• **Problem requirements**: Search the records below for "Bernardino"; copy each line that has it.

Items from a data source
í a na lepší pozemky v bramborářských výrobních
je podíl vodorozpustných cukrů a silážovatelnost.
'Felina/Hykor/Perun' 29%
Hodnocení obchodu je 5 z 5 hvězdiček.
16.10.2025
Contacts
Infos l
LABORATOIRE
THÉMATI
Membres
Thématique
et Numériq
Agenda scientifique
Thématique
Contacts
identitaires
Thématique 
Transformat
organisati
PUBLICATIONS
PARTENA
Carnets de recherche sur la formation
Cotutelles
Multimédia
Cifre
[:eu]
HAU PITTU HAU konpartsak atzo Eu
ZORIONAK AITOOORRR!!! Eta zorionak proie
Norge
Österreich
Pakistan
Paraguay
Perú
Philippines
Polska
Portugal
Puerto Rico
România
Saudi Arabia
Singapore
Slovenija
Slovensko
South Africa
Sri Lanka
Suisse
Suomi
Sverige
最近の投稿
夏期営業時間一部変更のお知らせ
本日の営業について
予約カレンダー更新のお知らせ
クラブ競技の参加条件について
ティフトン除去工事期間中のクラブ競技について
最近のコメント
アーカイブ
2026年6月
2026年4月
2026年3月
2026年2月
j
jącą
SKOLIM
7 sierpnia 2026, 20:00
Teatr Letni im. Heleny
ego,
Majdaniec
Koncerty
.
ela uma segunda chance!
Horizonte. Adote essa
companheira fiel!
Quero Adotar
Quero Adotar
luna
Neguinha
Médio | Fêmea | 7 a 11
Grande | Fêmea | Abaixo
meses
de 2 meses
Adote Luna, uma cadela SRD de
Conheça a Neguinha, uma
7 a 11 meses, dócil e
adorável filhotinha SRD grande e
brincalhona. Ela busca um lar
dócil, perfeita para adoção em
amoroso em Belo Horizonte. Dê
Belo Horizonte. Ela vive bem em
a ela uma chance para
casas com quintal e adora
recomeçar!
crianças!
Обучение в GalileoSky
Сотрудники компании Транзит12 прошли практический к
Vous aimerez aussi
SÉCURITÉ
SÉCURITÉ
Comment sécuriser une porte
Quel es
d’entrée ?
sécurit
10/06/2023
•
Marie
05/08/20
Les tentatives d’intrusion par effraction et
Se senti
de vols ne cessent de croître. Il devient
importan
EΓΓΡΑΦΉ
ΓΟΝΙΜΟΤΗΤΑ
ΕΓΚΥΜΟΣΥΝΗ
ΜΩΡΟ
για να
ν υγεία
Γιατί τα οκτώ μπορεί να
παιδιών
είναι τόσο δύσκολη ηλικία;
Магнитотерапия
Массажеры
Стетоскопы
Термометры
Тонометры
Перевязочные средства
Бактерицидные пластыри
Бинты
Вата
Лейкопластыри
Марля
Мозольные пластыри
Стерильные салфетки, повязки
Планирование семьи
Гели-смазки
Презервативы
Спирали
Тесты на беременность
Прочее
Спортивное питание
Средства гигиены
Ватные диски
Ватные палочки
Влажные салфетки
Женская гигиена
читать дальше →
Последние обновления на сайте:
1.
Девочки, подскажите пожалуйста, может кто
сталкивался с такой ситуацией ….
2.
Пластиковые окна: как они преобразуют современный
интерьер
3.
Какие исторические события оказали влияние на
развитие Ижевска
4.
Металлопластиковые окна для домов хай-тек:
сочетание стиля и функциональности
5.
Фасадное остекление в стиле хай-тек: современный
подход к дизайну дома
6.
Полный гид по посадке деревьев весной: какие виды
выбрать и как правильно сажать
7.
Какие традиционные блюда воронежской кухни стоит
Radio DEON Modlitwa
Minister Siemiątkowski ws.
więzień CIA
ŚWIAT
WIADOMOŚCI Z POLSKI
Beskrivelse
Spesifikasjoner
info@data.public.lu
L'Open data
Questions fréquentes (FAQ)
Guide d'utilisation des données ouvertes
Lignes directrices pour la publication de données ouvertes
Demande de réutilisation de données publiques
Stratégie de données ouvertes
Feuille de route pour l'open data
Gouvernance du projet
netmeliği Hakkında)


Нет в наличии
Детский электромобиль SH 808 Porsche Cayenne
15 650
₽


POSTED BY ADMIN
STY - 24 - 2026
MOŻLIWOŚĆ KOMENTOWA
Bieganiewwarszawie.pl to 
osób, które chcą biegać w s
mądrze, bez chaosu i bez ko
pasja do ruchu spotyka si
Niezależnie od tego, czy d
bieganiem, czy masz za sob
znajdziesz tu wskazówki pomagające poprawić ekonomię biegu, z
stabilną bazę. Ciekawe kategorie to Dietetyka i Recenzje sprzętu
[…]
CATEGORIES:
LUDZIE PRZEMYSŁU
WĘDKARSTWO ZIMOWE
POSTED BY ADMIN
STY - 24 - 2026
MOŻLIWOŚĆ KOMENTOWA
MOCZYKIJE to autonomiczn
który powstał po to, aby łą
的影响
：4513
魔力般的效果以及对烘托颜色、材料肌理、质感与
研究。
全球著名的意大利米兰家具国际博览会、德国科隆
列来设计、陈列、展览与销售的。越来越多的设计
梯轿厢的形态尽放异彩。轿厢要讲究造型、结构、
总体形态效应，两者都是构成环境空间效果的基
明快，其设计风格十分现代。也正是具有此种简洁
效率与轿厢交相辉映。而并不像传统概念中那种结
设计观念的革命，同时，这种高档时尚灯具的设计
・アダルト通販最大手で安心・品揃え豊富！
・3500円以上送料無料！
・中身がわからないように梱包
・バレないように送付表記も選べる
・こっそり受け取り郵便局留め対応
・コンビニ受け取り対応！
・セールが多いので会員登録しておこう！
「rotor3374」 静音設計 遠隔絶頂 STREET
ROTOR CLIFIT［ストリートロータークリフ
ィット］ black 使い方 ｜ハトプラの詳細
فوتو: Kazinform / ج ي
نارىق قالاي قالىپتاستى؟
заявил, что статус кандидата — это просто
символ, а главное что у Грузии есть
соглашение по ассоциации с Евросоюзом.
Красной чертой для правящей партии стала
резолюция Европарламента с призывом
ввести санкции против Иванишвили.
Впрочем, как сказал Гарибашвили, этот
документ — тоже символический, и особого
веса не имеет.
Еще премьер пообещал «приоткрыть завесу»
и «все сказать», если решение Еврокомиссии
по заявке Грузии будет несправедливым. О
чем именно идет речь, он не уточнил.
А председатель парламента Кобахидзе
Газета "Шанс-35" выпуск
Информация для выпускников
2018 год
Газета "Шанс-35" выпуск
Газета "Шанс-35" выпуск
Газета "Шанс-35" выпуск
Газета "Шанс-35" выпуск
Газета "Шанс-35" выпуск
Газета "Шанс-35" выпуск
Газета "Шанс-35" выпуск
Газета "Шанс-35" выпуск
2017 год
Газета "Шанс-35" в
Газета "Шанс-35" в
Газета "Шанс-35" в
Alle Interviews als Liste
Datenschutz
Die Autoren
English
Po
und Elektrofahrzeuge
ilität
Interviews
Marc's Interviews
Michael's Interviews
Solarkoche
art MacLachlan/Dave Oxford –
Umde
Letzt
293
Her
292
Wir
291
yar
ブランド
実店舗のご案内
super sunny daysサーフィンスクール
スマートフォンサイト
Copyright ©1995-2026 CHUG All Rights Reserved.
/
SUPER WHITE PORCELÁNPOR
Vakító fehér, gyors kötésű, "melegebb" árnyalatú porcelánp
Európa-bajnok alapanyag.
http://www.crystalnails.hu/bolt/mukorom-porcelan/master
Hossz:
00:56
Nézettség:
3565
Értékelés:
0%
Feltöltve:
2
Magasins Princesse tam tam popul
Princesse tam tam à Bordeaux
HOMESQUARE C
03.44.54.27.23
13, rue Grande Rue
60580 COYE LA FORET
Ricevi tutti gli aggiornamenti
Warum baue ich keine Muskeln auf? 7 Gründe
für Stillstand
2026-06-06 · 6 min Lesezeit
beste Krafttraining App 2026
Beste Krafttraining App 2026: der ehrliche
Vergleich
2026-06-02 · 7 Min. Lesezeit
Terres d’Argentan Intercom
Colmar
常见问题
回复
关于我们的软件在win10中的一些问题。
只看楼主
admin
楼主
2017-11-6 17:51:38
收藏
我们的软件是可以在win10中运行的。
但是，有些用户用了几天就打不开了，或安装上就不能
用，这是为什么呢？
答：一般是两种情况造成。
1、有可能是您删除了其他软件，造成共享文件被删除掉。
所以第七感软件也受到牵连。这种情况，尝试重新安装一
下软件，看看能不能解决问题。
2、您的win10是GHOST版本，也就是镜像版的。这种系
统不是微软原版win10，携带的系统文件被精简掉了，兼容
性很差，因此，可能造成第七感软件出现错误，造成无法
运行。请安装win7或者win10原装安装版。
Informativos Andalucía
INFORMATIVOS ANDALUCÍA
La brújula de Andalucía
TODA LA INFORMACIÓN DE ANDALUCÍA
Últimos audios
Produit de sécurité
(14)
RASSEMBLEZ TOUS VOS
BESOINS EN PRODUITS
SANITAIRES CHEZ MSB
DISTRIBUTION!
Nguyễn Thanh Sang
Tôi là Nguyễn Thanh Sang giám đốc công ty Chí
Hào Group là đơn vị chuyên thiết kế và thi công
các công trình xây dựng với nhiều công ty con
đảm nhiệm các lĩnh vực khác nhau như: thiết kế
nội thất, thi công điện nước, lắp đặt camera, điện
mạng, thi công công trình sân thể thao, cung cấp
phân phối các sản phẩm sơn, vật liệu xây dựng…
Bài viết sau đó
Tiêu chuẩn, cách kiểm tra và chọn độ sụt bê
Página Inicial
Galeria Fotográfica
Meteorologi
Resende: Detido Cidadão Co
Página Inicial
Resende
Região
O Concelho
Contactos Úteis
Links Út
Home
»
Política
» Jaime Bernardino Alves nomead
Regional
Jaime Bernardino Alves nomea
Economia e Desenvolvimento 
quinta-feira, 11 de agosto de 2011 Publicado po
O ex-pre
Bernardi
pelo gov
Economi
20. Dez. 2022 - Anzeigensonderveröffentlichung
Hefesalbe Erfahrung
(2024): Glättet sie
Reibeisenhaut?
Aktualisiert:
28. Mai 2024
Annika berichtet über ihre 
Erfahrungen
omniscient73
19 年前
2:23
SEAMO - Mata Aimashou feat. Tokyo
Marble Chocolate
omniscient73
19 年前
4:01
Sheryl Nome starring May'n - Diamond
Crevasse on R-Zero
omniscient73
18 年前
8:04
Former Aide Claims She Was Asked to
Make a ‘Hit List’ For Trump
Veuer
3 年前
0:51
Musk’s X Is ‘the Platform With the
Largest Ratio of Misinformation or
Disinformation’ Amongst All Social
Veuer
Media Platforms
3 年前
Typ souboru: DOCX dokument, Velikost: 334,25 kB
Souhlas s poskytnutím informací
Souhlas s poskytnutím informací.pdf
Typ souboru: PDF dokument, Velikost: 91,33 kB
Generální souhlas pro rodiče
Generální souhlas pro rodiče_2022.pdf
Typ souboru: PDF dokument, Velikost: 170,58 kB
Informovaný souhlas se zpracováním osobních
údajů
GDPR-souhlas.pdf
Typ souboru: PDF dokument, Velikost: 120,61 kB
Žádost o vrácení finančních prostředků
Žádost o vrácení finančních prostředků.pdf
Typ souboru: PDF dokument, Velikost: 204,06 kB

• **Response for this exercise**:
» Jaime Bernardino Alves nomead
Jaime Bernardino Alves nomea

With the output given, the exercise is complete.